Genome-Wide Analysis of MicroRNA Responses to the Phytohormone Abscisic Acid in Populus euphratica

Abstract

MicroRNA (miRNA) is a type of non-coding small RNA with a regulatory function at the posttranscriptional level in plant growth development and in response to abiotic stress. Previous studies have not reported on miRNAs responses to the phytohormone abscisic acid (ABA) at a genome-wide level in Populus euphratica, a model tree for studying abiotic stress responses in woody plants. Here we analyzed the miRNA response to ABA at a genome-wide level in P. euphratica utilizing high-throughput sequencing. To systematically perform a genome-wide analysis of ABA-responsive miRNAs in P. euphratica, nine sRNA libraries derived from three groups (control, treated with ABA for 1 day and treated with ABA for 4 days) were constructed. Each group included three libraries from three individual plantlets as biological replicate. In total, 151 unique mature sequences belonging to 75 conserved miRNA families were identified, and 94 unique sequences were determined to be novel miRNAs, including 56 miRNAs with miRNA(*) sequences. In all, 31 conserved miRNAs and 31 novel miRNAs response to ABA significantly differed among the groups. In addition, 4132 target genes were predicted for the conserved and novel miRNAs. Confirmed by real-time qPCR, expression changes of miRNAs were inversely correlated with the expression profiles of their putative targets. The Populus special or novel miRNA-target interactions were predicted might be involved in some biological process related stress tolerance. Our analysis provides a comprehensive view of how P. euphratica miRNA respond to ABA, and moreover, different temporal dynamics were observed in different ABA-treated libraries.

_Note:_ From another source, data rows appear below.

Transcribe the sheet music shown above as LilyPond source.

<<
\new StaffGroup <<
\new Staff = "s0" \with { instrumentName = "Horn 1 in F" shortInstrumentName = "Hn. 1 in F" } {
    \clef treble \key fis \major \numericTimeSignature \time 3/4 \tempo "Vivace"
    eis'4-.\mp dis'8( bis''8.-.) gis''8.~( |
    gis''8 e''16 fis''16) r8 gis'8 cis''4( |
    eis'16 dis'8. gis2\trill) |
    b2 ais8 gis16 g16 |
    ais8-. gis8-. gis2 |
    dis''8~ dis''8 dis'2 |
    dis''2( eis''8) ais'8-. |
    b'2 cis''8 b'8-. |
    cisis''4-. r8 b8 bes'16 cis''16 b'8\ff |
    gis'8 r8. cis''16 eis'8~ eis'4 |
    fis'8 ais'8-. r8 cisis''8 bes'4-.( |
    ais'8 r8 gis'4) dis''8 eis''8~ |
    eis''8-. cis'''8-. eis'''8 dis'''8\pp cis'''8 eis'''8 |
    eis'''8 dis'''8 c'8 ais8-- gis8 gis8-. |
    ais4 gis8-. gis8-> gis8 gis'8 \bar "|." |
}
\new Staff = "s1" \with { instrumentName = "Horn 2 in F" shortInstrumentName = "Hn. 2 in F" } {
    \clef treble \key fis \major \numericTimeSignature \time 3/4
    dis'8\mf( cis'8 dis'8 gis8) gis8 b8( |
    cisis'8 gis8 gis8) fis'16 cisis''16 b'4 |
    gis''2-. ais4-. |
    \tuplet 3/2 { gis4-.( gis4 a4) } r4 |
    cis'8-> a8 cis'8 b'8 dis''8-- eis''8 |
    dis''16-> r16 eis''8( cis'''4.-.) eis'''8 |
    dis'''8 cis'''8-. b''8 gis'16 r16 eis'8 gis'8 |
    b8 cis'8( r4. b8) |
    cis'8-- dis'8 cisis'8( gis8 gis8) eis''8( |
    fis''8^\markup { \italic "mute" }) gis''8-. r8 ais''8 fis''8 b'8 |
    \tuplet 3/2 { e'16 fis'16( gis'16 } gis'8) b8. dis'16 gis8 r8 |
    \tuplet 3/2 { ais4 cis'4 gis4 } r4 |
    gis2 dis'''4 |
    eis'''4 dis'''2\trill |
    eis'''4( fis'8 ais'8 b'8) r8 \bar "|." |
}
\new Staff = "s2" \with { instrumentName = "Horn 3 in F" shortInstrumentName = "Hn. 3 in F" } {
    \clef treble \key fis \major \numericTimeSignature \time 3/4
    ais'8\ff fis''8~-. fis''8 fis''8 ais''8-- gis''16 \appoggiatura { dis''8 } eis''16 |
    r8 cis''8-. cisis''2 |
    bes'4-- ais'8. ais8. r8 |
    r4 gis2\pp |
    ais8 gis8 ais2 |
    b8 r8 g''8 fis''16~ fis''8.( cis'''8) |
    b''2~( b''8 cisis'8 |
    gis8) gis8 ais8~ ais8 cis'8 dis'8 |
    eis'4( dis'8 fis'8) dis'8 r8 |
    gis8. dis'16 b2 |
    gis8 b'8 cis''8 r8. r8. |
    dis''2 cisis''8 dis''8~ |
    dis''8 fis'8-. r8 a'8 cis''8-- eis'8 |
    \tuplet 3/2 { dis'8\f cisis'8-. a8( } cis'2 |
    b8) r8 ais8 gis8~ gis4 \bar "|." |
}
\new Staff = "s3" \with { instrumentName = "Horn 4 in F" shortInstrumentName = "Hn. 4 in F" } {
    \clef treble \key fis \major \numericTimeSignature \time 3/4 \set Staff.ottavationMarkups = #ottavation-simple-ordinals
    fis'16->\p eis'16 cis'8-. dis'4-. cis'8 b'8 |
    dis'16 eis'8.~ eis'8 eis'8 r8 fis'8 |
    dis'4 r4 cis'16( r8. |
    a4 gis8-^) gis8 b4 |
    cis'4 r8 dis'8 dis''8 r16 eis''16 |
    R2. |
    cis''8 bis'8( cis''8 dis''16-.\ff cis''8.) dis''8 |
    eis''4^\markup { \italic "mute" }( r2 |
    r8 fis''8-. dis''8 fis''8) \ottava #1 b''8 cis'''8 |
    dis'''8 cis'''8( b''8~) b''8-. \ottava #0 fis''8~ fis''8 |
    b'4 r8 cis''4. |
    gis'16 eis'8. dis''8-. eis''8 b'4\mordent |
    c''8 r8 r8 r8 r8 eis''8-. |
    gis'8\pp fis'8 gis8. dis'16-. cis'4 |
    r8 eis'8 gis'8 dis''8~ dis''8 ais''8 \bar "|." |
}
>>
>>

Keywords: ABA; Populus euphratica; high-throughput sequencing; microRNA; target.

Figure 1

The Response of Populus euphratica to ABA. (A) Photosynthetic rate, (B) stomatal conductance, (C) intercellular CO₂ concentration, and (D) transpiration rate of P. euphratica in response to ABA treatments for different amounts of time. Data are mean ± SE (n = 6). The values with different lowercase letters are significantly different at the P < 0.05 level.

Figure 2

Length distributions of small RNAs in nine samples. Distribution of the sequence lengths of the sRNA from the nine libraries. Counts are based on unique sequences rather than the number of reads per unique sequence.

Figure 3

Conserved miRNA families in Populus euphratica and across species. Twenty-two representative conserved miRNA families in 23 angiosperms. All miRNAs of P. euphratica were identified based on sRNA sequencing data, and those of other plants were taken from miRBase (Release 21).

Figure 4

Predicted miRNA precursor stem–loop structures of novel miRNA precursors. Precursor structures of four novel P. euphratica miRNAs (miR-n26, miR-n59, miR-n65, and miR-n88) were predicted by the online software MFOLD. The MEFs are shown after the miRNA names. The mature miRNA and miRNA star sequences are marked in red and blue, respectively.

Figure 5

Verification of selected miRNAs by real-time quantitative PCR. Differentially expressed miRNAs identified by sequencing were confirmed by real-time qPCR, and their expression levels were compared among the three groups. The expression level of miRNA in deep sequences was performed with R statistical software package, which was“DESeq2” library used with raw date. ^*P < 0.05, ^**P < 0.01. (A) The miRNA expression for the comparison SL/CL; (B) The miRNA expression for the comparison LL/CL; (C) The miRNA expression for the comparison LL/SL.

Figure 6

GO analysis of miRNA putative target genes. GO annotation categorized all of the predicted miRNA target genes and differentially expressed miRNA target genes into biological processes, molecular functions, and cellular components.

Figure 7

The expression profiles of predicted target genes and their corresponding miRNAs by real-time quantitative PCR. Complementary miRNAs and predicted target gene were confirmed by real-time qPCR. The level of every gene in the control was set at 1.0. Error bars the standard deviation of three replicates. The values with different lowercase letters are significantly different at the P < 0.05 level. (A) The relative expression of miR395a/b with the predicted targets CCG007855.1 and CCG033595.2; (B) The relative expression of miR475a-3p with the predicted targets CCG020392.1; (C) The relative expression of miR6421 with the predicted targets CCG011696.1; (D) The relative expression of miR-n87 with the predicted targets CCG033430.1 and CCG0327391.1; (E) The relative expression of miR408-5p with the predicted targets CCG004054.1, CCG009428.1 and CCG032972.1; (F) The relative expression of miR408-3p with the predicted targets CCG027148.1 and CCG033426.1; (G) The relative expression of miR482a.1 with the predicted targets CCG010532.1; (H) The relative expression of miR-n10 with the predicted targets CCG020696.1; (I) The relative expression of miR-n49 with the predicted targets CCG008392.2; (J) The relative expression of miR6462a-3p with the predicted targets CCG012018.1 and CCG014959.1.